▶ _Consigne 1_: Dans le texte sur l'accueil des migrants en France, reprends sous forme de liste le paragraphe qui commence par « En 2017 elle était », en gardant ses faits principaux.
▶ _Consigne 2_: Relève tous les pays nommés dans le texte sur l'accueil des migrants en France.
▶ _Consigne 3_: Écris la suite du texte sur l'accueil des migrants en France, à partir de sa dernière phrase.

▶ _Texte de la page_:
********
Malgré son passé de puissance
coloniale, malgré l’usage qu’elle a fait de la main d’œuvre bon marché importée
de ses anciennes possessions, la France est aujourd’hui, au sein de l’Union
Européenne, l’un des pays les plus hostiles à l’entrée et à l’assimilation de
migrants sur son territoire.
En 2017 elle était, par
rapport à sa population, au 12e rang en matière d’accueil des immigrés. Pour ce
qui concerne les demandes d’asile et en chiffres absolus, elle a reçu 5 fois
moins d’étrangers que l’Allemagne, et moins du double que ceux qui ont été
accueillis par la Suède, pays six fois moins peuplé qu’elle et périphérique par
rapport aux flux d’entrée des migrants. Elle est enfin au 21e rang en matière
de titres de séjour délivrés à des non Européens, en octroie même 5 fois moins
que le Royaume-Uni. Dernière différence, très significative : si en Allemagne
le migrant est considéré comme un futur citoyen, en France il reste d’abord un
étranger. On peut même dire que la citoyenneté française est plus que jamais
aléatoire, du moins si l’on se réfère aux propos d’Eric Zemmour selon lequel le
prénom que porte Habsatou Sy, cheffe d’entreprise qui s’était donné un mal fou
pour faire oublier ses origines, était une « insulte à la France » et qu’elle
aurait dû s’appeler Corinne !
Nous avons tous été tristes
d’apprendre qu’en France, au XXIe siècle, un agriculteur et un pisteur-secouriste
ont été condamnés ou poursuivis pour « crime de solidarité », pour avoir porté
secours à des migrants en détresse.
Mais c’est encore ce qu’on
désigne par cet affreux terme fabriqué au mépris de toute grammaticalité, c’est
« l’islamophobie » qui est l’arme principale de conquête des voix à droite,
peut-être parce qu’il offre aussi l’occasion de régler sournoisement de vieux
comptes. Aujourd’hui, en France, les hommes politiques, les journalistes et
autres chroniqueurs peuvent absolument tout dire sur l’Islam, publiquement et
sans aucune limite, et pour beaucoup de ces oracles il n’y a aucune différence
entre musulmans et « islamistes » :
« Je déteste la religion
musulmane... Il m’est arrivé de prendre le bus ou un bateau où il y avait
quelqu’un avec un voile et je suis descendu ! » avait clamé sans nuances (mais
sans dire s’il avait sauté dans la mer !) Yves Thréard, qui n’est autre que le
directeur adjoint de la rédaction du plus ancien (près de deux siècles !) et
d’un des plus prestigieux quotidiens français.
********
(Éléments stockés)
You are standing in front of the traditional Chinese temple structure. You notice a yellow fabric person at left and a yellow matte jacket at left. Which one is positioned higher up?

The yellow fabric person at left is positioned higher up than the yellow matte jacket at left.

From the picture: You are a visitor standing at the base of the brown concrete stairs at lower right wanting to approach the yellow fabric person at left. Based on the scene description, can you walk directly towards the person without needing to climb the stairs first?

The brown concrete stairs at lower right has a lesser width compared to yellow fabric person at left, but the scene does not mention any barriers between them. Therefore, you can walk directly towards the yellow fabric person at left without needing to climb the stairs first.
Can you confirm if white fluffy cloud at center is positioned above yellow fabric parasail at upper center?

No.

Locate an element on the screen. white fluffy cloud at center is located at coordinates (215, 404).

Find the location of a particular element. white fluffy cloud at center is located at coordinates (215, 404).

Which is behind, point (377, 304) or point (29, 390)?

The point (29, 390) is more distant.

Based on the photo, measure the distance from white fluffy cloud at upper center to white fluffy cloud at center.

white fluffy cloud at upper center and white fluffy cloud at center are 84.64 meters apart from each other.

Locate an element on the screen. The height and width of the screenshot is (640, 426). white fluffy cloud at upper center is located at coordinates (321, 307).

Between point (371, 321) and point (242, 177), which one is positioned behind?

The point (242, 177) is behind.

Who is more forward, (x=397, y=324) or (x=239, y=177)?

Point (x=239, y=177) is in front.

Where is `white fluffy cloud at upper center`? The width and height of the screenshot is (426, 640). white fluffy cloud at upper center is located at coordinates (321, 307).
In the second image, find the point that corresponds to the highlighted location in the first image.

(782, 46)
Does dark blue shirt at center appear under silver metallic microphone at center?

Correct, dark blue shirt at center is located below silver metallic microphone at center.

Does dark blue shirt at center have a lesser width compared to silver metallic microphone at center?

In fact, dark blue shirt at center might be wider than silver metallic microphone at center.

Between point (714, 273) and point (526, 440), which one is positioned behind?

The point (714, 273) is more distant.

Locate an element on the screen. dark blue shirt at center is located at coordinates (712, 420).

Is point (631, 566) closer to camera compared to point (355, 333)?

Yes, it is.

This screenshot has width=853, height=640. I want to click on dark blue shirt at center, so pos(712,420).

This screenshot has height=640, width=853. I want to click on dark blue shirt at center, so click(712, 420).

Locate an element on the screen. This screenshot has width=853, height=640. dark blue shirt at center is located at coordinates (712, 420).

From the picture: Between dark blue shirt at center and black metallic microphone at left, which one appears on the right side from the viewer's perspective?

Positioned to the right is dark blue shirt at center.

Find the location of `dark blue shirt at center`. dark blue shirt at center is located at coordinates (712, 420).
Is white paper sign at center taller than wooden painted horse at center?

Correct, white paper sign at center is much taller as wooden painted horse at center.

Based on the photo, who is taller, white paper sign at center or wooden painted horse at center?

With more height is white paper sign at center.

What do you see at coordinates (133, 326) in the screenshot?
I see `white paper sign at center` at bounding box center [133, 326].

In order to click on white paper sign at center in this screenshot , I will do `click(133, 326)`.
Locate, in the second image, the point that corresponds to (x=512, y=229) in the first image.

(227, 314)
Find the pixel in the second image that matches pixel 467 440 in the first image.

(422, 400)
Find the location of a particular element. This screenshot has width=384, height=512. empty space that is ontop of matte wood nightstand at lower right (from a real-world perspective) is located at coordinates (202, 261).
********
▶ _Réponse attendue 1_:
- En 2017, rapporté à sa population, la France était au 12e rang pour l'accueil des immigrés.
- Pour les demandes d'asile, en chiffres absolus, elle a reçu 5 fois moins d'étrangers que l'Allemagne. Elle en a reçu moins du double de la Suède, un pays six fois moins peuplé et à l'écart des flux d'entrée.
- Elle est au 21e rang pour les titres de séjour délivrés à des non-Européens et en accorde 5 fois moins que le Royaume-Uni.
- En Allemagne, le migrant est vu comme un futur citoyen. En France, il reste d'abord un étranger.
- La citoyenneté française paraît plus aléatoire que jamais. Eric Zemmour a qualifié d'« insulte à la France » le prénom de la cheffe d'entreprise Habsatou Sy et a dit qu'elle aurait dû s'appeler Corinne.

▶ _Réponse attendue 2_:
- la France
- l'Allemagne
- la Suède
- le Royaume-Uni

▶ _Réponse attendue 3_:
« Je me fous d’être
traitée d’islamophobe ! » renchérit Elisabeth Levy, directrice de la rédaction
d’un autre magazine.
D’autres journalistes de
moins grande envergure, abondent dans le même sens et usent de terribles
références, l’un comparant le voile aux uniformes des SS nazis, un autre
traitant « d’islamo-collaborateur » tout musulman qui témoigne publiquement de
sa foi. Le Ministre de l’Éducation Nationale en personne a ajouté son grain de
sel en prétendant qu’il y avait de petits garçons qui refusaient de donner la
main aux petites filles, sous-entendant que c’étaient des graines d’islamistes
qui germaient dans les écoles des cités !
Si pour beaucoup de
Français le voile, la barbe…et même la Clé USB sont d’évidents signes de
radicalisation, c’est surtout le premier objet, le voile qui s’est transformé
en hystérie française. « Le voile voile tout », il fait un buzz garanti, il est
le principal sujet de débat des chaines d’information continue et les voisins
ou partenaires anglo-saxons de la France n’en reviennent pas...
Personne en France n’est
prêt à entendre la voix d’Ilhan Omar, américaine d’origine somalienne, membre
du Congrès, lorsqu’elle affirme : « Personne d’autre que moi-même ne me met le
foulard sur la tête ! »
Personne évidemment ne
peut comprendre qu’à la demande de cette élue démocrate, le Congrès soit
disposé à modifier son règlement pour autoriser la présence de femmes voilées
en son sein, alors que le port d’une coiffure y était interdit depuis 181 ans !
Car en France la laïcité est agressive, intransigeante, même s’il n’y a aucune
mention de ce terme dans le texte de la loi de 1905 que ses défenseurs
invoquent à l’unisson !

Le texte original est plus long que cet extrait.